DPI stands for dots per inch (sometimes you’ll also see PPI, or pixels per inch). DPI is preceded by a number that indicates how many pixels are in one inch of your image. 72 dpi is enough for images that look good on websites; the small size of a screen will ensure that the image looks clear, and the lower resolution will mean faster loading time than a 300 dpi file will bring. 300 dpi images are recommended for print (on things like brochures and flyers – billboards and large posters should go with vectors!). 300 dpi should be used for print because printed matter shows more detail than electronic screens,and of course loading time isn’t a factor for printed things. Loading time is really important for webpages so people don’t get frustrated with your site, leave, and don’t come back.

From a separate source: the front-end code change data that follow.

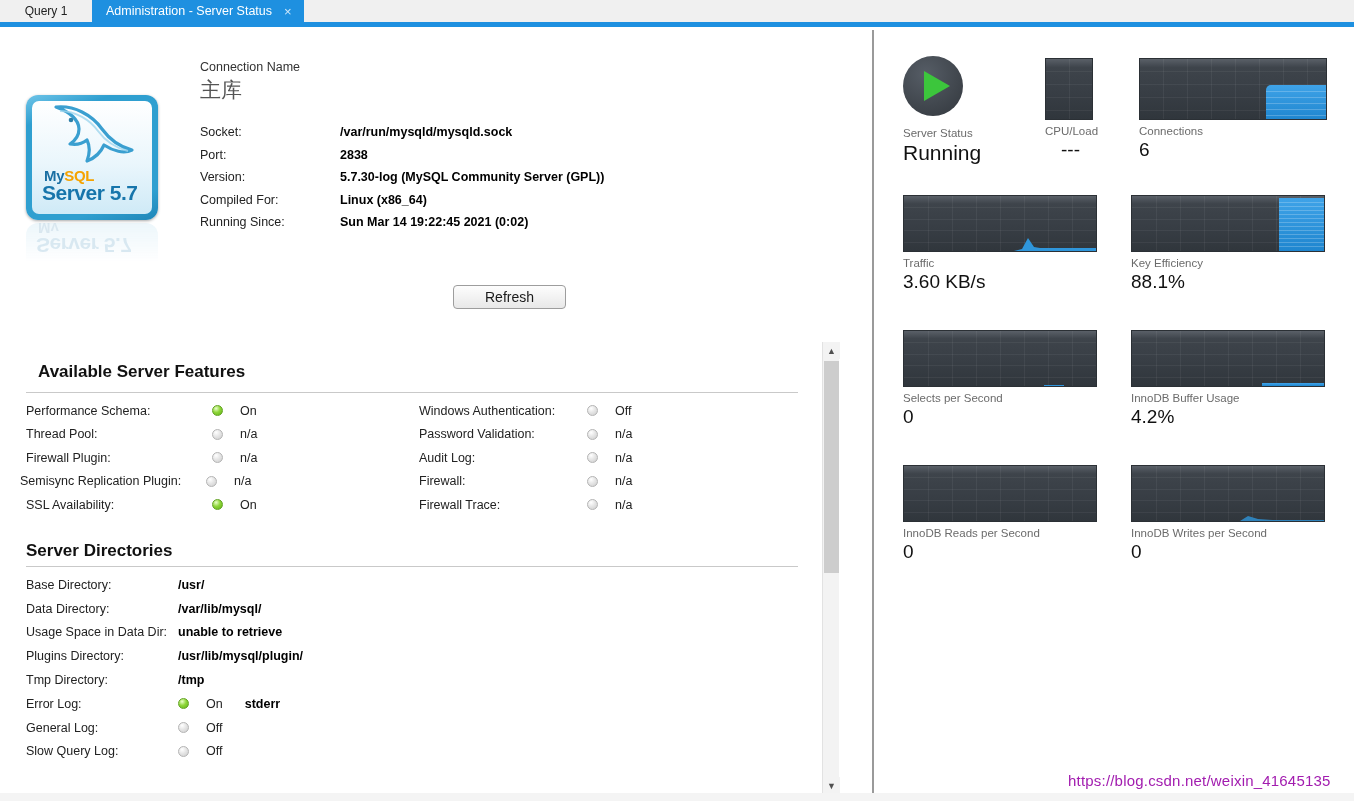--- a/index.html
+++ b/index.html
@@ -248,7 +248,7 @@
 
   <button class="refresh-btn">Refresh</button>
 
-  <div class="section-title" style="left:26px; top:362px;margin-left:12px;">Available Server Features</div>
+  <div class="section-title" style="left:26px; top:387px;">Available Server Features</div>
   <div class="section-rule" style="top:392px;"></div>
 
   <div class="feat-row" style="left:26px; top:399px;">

You may have noticed that an image you upload to Facebook looks less sharp than the original file; it’s because they’re lowering the resolution to keep load times short. Remember, you don’t need to upload a file that’s 3000 pixels wide and 3000 pixels tall for a Facebook profile picture!

And what might be the good dimensions for profile pictures?

Different social networks have different guidelines regarding image sizes. There are a lot of guides about what measurements you should use floating around on the web. We like this one from Sprout Social.

How do I find out what the measurements of my image are?

If you’re using a Mac, load the image in Preview, then click Tools, then click Show Inspector. This will tell you how many pixels wide and how many pixels tall your image is, as well as your dpi. If you’re on a PC, right-click on the image, then select Properties, and then Details.

Now you’re all set to put your best foot forward with your company’s logo in print, or digital!